🤖 AI Summary
This work addresses a critical limitation in current retrieval-augmented generation (RAG) systems: their inability to persist query-time adaptations, leading to redundant computation and a lack of cumulative learning, while index-side updates often induce semantic drift and noise accumulation. To overcome this, the authors propose Evolving Retrieval Memory (ERM), a training-free continual learning framework that transforms transient gains into persistent key evolution through correctness-gated feedback and atomic-level signal attribution.
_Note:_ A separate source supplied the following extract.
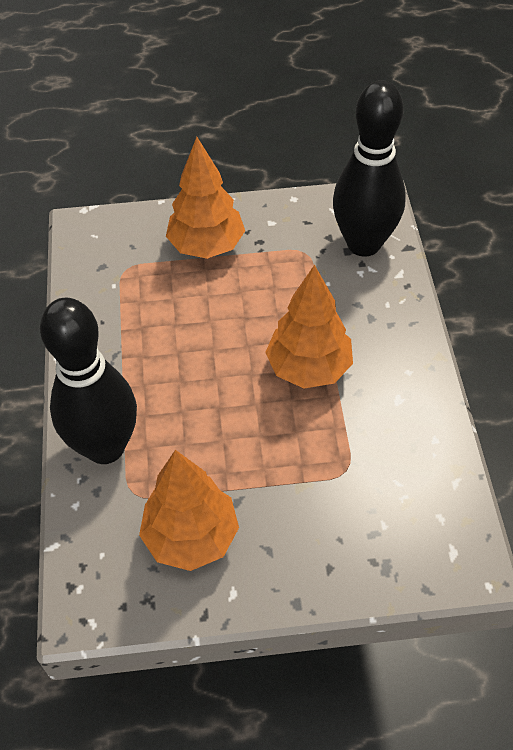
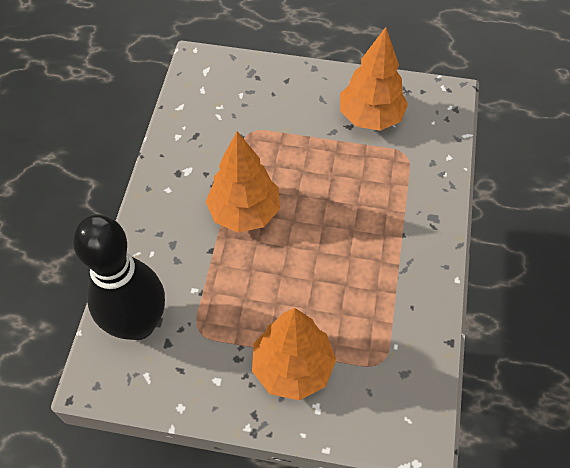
camera: 165 degrees left, 5 degrees up
black bowling pin [40,298,137,464] -> none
ERM establishes, for the first time, theoretical equivalence between query expansion and key expansion under standard similarity functions, introduces a norm-bounded stable update mechanism, and proves convergence under selective updating—enabling online index optimization with zero inference overhead. Evaluated across 13 domains from BEIR and BRIGHT benchmarks, ERM significantly enhances both retrieval and generation performance, particularly excelling in reasoning-intensive tasks while preserving native retrieval speed.
📝 Abstract
Retrieval-augmented generation (RAG) systems commonly improve robustness via query-time adaptations such as query expansion and iterative retrieval. While effective, these approaches are inherently stateless: adaptations are recomputed for each query and discarded thereafter, precluding cumulative learning and repeatedly incurring inference-time cost. Index-side approaches like key expansion introduce persistence but rely on offline preprocessing or heuristic updates that are weakly aligned with downstream task utility, leading to semantic drift and noise accumulation. We propose Evolving Retrieval Memory (ERM), a training-free framework that transforms transient query-time gains into persistent retrieval improvements. ERM updates the retrieval index through correctness-gated feedback, selectively attributes atomic expansion signals to the document keys they benefit, and progressively evolves keys via stable, norm-bounded updates. We show that query and key expansion are theoretically equivalent under standard similarity functions and prove convergence of ERM's selective updates, amortizing optimal query expansion into a stable index with zero inference-time overhead. Experiments on BEIR and BRIGHT across 13 domains demonstrate consistent gains in retrieval and generation, particularly on reasoning-intensive tasks, at native retrieval speed.